31 декабря 1898 года, 23:47. Санкт-Петербург, Литейная часть.
В этот день город будто сжимался в страхе. Бледный свет фонарей с трудом пробивался сквозь туман, улицы дышали промозглой сыростью, а ветер завывал в переулках, словно оплакивал тех, кто пропал. Никто не говорил об этом вслух, но все знали – сегодня кто-то исчезнет.
Анна спешила домой. Пальцы, стиснутые на ручке зонта, белели от напряжения. Она чувствовала на себе чей-то взгляд – не резкий, не явный, но настойчивый, пробирающийся под кожу. Она оглянулась, но в переулке позади никого не было. Лишь серый туман извивался, как живое существо.
Шаги ускорились. Она знала, что нельзя выходить одной в этот день. Отец предупреждал. Соседи шептались. Но она задержалась у подруги, и теперь жалела об этом. Каждый удар каблучков по мостовой отдавался в висках, сердце стучало в такт. Дом был всего в нескольких кварталах. Ещё немного.
Тень скользнула в боковом проходе. Анна замерла.
– Кто здесь? – голос её дрожал. Тишина.
Она шагнула дальше, ускоряясь, но вдруг что-то холодное, липкое коснулось её плеча. Девушка вскрикнула и обернулась. Позади никого. Только ночной воздух, густой, как смола. Легкие наполнились едким запахом гари.
И тут она увидела его.
Черный дым, клубящийся в воздухе, живой, осознанный. Он тянулся к ней, словно змея, извиваясь и расширяясь. Анна хотела закричать, но дым резко метнулся вперёд и вонзился ей в рот. Её тело выгнулось дугой, глаза расширились в безмолвном ужасе. Горло вспыхнуло огнём.
Мир погас.
А через мгновение она снова открыла глаза.
И улыбнулась.
3 января 1899 года. Кабинет частного детектива Николая Мезенцева.
Сквозь занавешенные окна сочился серый свет – блеклый, тягучий, чужой. Петербург снова прятался в утреннем тумане, и улицы казались выцветшими, размытыми, будто нарисованными на отсыревшем холсте. В комнате было сыро. Даже бумага, казалось, впитала эту влагу, желтоватые страницы газеты под пальцами были мягкими, рыхлыми.
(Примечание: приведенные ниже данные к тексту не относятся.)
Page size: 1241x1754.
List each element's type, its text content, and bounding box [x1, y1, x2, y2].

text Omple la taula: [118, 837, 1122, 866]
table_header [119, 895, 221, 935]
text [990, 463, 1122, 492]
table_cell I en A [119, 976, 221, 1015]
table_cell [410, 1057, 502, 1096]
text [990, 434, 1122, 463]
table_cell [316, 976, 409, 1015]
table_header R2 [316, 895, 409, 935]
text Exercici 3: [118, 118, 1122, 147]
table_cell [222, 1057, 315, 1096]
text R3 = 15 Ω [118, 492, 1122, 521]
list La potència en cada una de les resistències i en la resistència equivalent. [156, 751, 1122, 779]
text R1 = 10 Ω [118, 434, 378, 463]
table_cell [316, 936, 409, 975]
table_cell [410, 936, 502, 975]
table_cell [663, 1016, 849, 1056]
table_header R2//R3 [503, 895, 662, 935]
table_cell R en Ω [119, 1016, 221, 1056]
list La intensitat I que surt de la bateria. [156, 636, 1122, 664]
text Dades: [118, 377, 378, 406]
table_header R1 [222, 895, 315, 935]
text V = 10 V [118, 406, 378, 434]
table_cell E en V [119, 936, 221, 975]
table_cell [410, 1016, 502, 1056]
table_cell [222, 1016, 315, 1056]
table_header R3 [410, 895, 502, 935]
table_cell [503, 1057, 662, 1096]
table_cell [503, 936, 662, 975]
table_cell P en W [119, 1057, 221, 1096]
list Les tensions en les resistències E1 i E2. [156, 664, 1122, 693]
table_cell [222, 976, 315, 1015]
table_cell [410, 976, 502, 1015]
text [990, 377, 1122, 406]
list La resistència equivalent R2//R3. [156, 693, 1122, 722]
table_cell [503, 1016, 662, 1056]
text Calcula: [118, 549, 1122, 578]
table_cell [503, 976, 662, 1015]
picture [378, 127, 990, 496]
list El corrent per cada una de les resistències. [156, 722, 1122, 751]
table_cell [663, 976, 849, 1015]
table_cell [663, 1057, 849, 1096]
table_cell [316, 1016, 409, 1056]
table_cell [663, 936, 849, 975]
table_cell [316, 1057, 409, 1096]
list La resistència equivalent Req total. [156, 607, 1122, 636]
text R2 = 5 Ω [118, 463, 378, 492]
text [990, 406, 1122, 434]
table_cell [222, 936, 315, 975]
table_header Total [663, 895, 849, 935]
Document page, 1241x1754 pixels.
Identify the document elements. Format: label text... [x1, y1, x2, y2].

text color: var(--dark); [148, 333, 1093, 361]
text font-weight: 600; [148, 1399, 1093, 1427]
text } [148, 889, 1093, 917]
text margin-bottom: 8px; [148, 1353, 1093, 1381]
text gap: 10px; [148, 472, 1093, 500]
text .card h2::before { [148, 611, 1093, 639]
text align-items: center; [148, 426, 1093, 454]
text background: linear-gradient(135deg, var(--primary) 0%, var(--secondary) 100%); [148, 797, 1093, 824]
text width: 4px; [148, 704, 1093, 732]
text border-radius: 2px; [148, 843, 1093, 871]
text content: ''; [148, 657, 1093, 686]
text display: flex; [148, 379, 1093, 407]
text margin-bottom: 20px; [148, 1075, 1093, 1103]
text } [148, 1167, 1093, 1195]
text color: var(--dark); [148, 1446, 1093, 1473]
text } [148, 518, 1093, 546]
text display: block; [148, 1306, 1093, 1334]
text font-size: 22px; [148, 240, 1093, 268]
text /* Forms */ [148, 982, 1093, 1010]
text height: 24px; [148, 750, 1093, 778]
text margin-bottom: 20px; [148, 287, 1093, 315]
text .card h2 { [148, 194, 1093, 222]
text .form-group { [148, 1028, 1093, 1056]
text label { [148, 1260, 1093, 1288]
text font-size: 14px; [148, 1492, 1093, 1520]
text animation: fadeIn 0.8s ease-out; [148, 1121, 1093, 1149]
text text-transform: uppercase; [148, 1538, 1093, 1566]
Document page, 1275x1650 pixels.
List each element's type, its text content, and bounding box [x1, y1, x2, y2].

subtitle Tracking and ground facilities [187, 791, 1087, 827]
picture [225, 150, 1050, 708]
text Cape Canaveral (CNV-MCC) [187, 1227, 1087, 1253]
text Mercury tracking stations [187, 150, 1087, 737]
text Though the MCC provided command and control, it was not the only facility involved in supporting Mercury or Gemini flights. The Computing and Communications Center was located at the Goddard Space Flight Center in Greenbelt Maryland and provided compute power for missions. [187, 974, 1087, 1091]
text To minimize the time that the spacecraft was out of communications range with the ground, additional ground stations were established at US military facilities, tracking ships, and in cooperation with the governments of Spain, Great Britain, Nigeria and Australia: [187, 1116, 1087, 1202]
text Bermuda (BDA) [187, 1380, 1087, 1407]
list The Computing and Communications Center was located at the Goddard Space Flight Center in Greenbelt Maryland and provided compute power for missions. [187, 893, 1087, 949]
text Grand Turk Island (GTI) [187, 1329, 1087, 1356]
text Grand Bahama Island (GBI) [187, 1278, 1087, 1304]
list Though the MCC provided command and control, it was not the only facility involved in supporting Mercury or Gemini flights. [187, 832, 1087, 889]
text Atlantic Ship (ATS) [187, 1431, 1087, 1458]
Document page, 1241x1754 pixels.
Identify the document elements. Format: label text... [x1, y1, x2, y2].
За массивным дубовым столом сидел Николай Мезенцев.
Высокий, сухопарый, с прямой осанкой, которая даже в усталости не теряла жёсткости. Ему было около тридцати пяти, но выглядел он старше – не из-за морщин, а из-за той вечной усталости, что пряталась в его взгляде. Черты лица резкие, напряжённые, словно высеченные ножом. Высокие скулы, немного впалые щёки, твёрдый подбородок с лёгким намёком на щетину, которую он брил нерегулярно, когда выдавалась пара свободных минут.
Тёмные волосы острижены коротко, но не аккуратно – скорее практично. Он никогда не тратил время на внешность, не стоял перед зеркалом дольше необходимого. Ему было безразлично, как он выглядит, лишь бы одежда была чистой и удобной. Он носил тёмное шерстяное пальто, с которого почти не снимал следы пыли, шляпу с узкими полями, которую сдвигал чуть набок, когда глубоко задумывался. Под пальто – строгий костюм тёмных оттенков, немного потертый на локтях. Белая рубашка, застёгнутая на все пуговицы, тёмный жилет с серебряной цепочкой карманных часов, которые он иногда машинально щёлкал ногтем, когда задумчиво сидел за столом.